Japanese academics join calls for gov't to face up to responsibility over 'comfort women'

Jun 01, 2015 19:29



TOKYO -
Japanese academics have called on the conservative government to face up to its responsibility over “comfort women”, echoing an open letter from leading foreign scholars urging an honest accounting for wartime wrongdoing.

Sixteen academic societies-including the Historical Science Society of Japan-said the country must “squarely” acknowledge responsibility for the system of sex slavery, in a move that could add fuel to Chinese and Korean claims of a growing official amnesia ahead of the 70th anniversary of the end of World War II.

“Those who were made ‘comfort women’ fell victim to unspeakable violence as sex slaves” during World War II, the joint statement from the societies, issued Monday, said.

“As recent historical studies have shown, victims were subjected not only to forced recruitment, but also to conditions of sexual slavery which violated their basic human rights,” it said.
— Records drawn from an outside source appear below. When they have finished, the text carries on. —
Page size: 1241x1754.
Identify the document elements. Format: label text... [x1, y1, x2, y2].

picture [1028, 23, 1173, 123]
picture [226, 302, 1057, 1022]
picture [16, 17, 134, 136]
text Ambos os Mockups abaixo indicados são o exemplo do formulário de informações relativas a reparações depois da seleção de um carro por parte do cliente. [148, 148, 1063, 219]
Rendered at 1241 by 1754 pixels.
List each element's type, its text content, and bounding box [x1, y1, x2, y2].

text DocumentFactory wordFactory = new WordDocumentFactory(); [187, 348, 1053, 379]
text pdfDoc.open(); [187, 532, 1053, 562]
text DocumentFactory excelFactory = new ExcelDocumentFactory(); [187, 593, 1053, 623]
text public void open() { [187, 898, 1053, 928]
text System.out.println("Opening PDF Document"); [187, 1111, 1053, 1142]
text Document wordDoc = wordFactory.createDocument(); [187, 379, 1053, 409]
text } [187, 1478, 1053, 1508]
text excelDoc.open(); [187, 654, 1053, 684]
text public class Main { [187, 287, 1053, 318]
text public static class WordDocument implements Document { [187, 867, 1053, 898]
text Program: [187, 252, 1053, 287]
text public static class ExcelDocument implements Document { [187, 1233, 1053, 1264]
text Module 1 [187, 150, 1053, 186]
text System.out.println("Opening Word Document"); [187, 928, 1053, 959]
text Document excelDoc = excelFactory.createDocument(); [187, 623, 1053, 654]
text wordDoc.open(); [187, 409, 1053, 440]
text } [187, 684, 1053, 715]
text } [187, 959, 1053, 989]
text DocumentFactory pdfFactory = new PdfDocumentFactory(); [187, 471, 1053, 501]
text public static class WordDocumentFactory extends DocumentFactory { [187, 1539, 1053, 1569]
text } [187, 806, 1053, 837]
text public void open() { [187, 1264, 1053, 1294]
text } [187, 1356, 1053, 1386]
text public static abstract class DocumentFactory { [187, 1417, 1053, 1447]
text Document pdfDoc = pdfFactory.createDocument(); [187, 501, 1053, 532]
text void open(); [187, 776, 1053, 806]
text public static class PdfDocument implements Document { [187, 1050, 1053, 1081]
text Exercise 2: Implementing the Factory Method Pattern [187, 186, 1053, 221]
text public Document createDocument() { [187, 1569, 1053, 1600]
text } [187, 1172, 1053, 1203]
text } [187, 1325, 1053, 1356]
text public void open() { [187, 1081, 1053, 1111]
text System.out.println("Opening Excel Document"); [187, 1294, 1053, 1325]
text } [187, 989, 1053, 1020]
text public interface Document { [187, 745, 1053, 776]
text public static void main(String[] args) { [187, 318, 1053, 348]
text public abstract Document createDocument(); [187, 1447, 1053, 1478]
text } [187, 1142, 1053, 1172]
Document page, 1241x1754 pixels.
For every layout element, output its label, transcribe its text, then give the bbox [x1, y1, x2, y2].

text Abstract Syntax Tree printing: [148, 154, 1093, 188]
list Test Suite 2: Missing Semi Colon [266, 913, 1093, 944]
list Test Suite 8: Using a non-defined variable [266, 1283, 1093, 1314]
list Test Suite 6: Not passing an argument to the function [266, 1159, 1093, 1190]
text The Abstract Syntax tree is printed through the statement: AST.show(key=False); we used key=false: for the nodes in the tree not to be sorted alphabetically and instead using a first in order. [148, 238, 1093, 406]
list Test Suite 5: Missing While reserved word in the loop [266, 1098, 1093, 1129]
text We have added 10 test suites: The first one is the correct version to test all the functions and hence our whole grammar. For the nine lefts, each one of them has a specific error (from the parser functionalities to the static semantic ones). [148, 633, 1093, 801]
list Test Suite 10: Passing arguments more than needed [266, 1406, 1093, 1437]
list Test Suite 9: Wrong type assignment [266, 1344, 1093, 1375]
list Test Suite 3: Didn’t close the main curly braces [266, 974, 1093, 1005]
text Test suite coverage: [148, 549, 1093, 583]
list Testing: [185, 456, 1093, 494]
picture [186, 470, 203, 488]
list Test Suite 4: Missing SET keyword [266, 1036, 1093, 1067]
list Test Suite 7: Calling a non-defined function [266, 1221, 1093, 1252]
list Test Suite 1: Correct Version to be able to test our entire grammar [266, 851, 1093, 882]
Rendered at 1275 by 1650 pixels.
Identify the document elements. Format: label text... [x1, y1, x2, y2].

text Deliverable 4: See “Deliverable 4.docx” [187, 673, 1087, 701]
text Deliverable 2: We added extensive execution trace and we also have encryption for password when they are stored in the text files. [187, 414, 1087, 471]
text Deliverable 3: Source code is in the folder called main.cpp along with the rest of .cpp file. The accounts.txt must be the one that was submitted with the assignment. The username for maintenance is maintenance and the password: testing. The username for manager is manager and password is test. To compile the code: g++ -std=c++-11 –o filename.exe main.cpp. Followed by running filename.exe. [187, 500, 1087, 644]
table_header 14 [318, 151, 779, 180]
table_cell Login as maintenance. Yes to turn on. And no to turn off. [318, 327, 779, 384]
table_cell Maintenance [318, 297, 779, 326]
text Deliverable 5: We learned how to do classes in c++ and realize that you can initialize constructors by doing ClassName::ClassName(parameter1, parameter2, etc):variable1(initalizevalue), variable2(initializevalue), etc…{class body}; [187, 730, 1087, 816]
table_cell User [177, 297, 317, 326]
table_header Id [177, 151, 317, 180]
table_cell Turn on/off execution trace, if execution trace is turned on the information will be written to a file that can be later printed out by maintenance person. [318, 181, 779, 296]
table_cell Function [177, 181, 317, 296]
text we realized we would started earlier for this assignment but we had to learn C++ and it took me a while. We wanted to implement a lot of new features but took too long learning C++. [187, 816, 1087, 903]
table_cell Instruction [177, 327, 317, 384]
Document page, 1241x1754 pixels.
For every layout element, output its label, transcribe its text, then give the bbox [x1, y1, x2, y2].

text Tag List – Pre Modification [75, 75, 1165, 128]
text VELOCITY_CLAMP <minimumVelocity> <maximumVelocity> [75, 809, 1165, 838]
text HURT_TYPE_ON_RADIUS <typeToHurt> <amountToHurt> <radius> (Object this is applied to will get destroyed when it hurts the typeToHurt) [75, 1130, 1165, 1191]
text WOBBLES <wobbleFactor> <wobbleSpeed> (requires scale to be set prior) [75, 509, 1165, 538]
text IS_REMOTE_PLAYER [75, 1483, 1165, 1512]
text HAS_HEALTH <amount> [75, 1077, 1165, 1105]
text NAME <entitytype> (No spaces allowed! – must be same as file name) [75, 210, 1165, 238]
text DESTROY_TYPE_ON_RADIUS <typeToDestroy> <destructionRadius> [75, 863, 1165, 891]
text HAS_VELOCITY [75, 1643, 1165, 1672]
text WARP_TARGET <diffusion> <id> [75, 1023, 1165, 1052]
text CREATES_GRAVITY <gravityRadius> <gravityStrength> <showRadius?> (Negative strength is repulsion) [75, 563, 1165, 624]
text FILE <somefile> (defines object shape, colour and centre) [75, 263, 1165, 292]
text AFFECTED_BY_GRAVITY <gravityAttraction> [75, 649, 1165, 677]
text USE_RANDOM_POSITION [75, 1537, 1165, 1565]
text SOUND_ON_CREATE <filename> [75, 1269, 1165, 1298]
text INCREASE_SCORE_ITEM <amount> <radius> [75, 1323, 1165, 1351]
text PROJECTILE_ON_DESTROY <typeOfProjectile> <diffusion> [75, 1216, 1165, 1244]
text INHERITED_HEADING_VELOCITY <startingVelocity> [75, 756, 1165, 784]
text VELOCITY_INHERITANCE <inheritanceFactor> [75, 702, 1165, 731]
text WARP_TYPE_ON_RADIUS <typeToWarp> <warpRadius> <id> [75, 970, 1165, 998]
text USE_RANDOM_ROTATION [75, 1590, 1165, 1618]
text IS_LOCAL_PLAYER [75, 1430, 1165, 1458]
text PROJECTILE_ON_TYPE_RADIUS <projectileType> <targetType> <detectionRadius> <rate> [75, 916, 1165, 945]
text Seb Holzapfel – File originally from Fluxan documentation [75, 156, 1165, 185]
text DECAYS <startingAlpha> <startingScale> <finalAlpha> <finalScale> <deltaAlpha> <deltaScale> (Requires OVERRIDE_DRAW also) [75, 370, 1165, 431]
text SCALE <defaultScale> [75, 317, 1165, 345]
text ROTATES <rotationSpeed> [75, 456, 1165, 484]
“By continuing to take the irresponsible stance of denying the facts of wartime sexual slavery in the Japanese military, certain politicians and sections of the media are essentially conveying to the rest of the world that Japan does not respect human rights,” it said.

“We renew our demand for all concerned politicians and media outlets to squarely face up to the damage that Japan inflicted in the past, as well as to the victims,” it concluded.

A separate open letter with similar warnings was issued earlier this month signed by several hundred academics, many from Europe and the U.S. and including Pulitzer Prize winners.

That letter noted the system’s “exploitation of young, poor, and vulnerable women in areas colonised or occupied by Japan”.

Mainstream historians say around 200,000 women, mostly from Korea but also from other Asian nations, were systematically raped by Japan’s imperial forces in military brothels.

Japanese conservatives, however, say no official documents prove government involvement in the system; they say the women were common prostitutes engaged in a commercial exchange.